So, how was your Christmas? Did Santa visit your house this year?
If he did, you obviously don't live anywhere near Bountiful.
Because, according to my sources at the North Pole, rumors were flying all month that Santa and his reindeer would be skipping the southern Davis County city this year.
Why? Too dangerous.
And that's saying something, considering that Santa routinely takes his sleigh full of valuables into extremely unsafe places. Detroit. Miami. The parking lot of the Harrisville Walmart.
What gives? Why the Bountiful snub this holiday season? Frankly, Santa couldn't be guaranteed that there wouldn't be some sharpshooter lurking in the shadows, waiting to plink a few reindeer off of Bountiful residents' rooftops.
Sorry, Bountifulonians, but the word is definitely out on the street: Deer simply aren't welcome in your redneck of the woods.
Two months ago, Bountiful and the Utah Division of Wildlife Resources entered into a "memorandum of understanding" to reduce the population of deer within the city limits by the end of the year. In other words, the city took out a contract on our ruminant friends, and the DWR agreed to act as hit man.
Talk about your War on Christmas ...
OK, sure. Officials keep trying to point out that it's mule deer they're after, not reindeer. But don't kid yourselves. Deers is deers.
The only reason these deer death squads haven't gone after Santa's trusty team already is because Dasher et al. aren't roaming free within the city limits.
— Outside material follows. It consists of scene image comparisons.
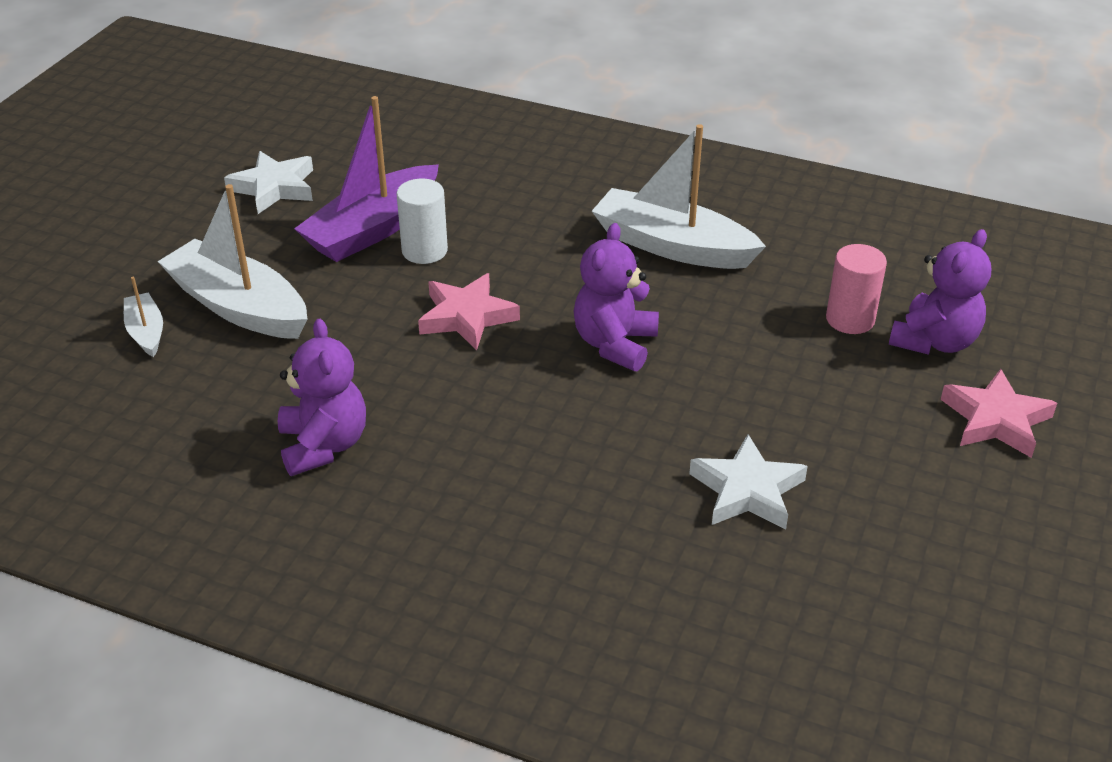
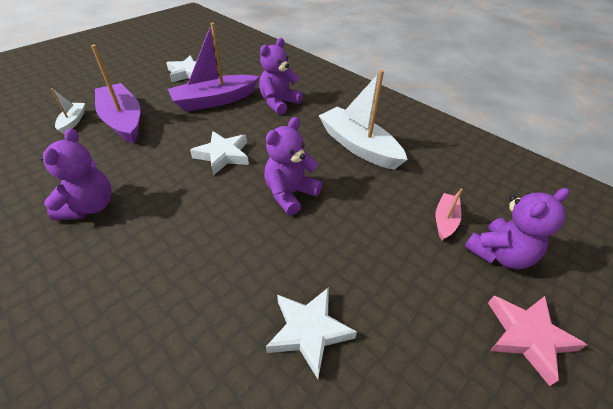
camera: 20 degrees right, 5 degrees up
(238, 306) = (123, 120): white boat -> purple boat
(424, 251) = (230, 116): white cylinder -> none
(466, 317) = (223, 155): pink star -> white star
(491, 205) = (279, 103): none -> purple teddy bear
(850, 319) = (445, 220): pink cylinder -> pink boat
But I guarantee, the first time Blitzen turns up munching on some East Bencher's ornamental landscaping, they'll be mounting his head on the mayor's wall faster than you can say "And to all a good night."
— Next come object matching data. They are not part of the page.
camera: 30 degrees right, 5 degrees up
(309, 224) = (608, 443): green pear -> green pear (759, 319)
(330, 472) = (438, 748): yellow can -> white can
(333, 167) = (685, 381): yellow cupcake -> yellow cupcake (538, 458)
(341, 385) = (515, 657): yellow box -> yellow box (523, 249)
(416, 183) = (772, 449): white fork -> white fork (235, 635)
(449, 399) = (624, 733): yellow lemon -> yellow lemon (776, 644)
Protesters have asked the city to consider alternatives to popping a cap in Bambi's white tail -- things like fencing, repellents, relocation, even various methods of birth control. But thus far, those pleas have fallen on deaf ears.
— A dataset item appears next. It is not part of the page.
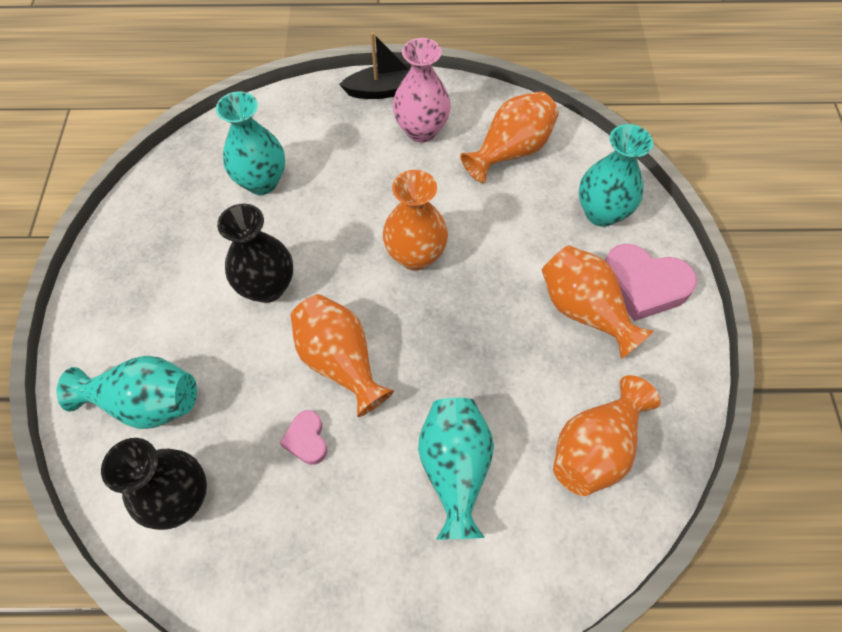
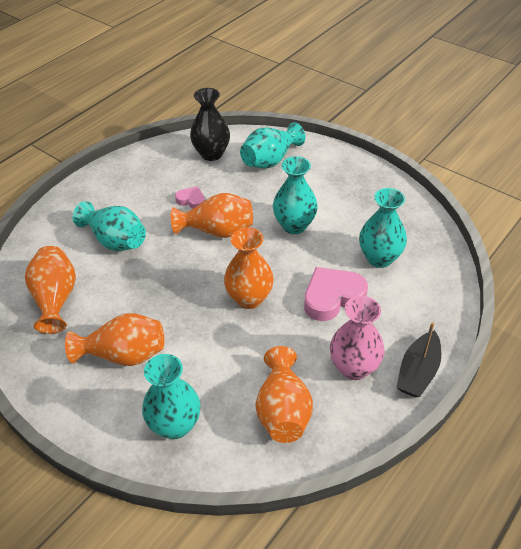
camera: 130 degrees right, 15 degrees down
(267, 287) = (294, 225): black vase -> turquoise vase
(643, 285) = (101, 401): pink heart -> pink heart (332, 297)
Ah, but just because officials have been deaf on this issue doesn't mean they've been mute. In a Dec. 18 article in the Standard-Examiner, the DWR's Phil Gray gamely tried to explain how shooting the deer was the best method for culling the herd. And in an apparent attempt to pacify some of the protesters, according to the S-E story, "Gray noted no adult bucks were killed, only does and fawns."
Oh, well, of course. Only the women and children of the species are being targeted. When you put it that way, it sounds soooo much better.
OK, I sense that this deer situation has become a powder keg, and certainly someone needs to defuse this thing. But why am I always the go-to guy for solving everyone's problems, huh? (Pregnant pause.) All right, fine. I'll do it. Here's my solution ...
Right now, near as I can tell, we've got two vexing deer problems facing us here in the Beehive State.
VEXING DEER PROBLEM NO. 1: The city of Bountiful has an overabundance of deer and is struggling with how to get rid of them.
VEXING DEER PROBLEM NO. 2: DWR officials recently arrested members of a suspected poaching ring that has been illegally killing deer and elk in the East Canyon area near Morgan.
There you have it. Two completely different -- yet equally troubling -- deer problems facing us this winter. On the one hand, you have a situation where government officials want deer to be shot. On the other, you've got government officials wanting people to stop shooting deer.
So then, what's the solution? Anyone? Anyone?
Golly, if only there were a way to kill two birds with one stone, so to speak. If only we could come up with a solution that would solve both problems. Hmmm, what on earth could possibly be done about these two seemingly unrelated issues? I mean, it's just a shame someone can't think of something to ...
... OH, FOR CRYING OUT LOUD, PEOPLE! DO I HAVE TO CONNECT THE DOTS FOR YOU?
Look, the answer is patently obvious: Namely, one man's poaching is another man's animal control.
You simply give the poachers a new ZIP code from which to work, and -- voila! -- both problems resolve themselves. The poachers get to fill their sick need to kill things for trophy purposes, and Bountiful residents get their precious ornamental landscaping back.
Why, it's nothing short of a post-Christmas miracle.
Just don't come crying to me next year when Santa fills all your stockings with coal.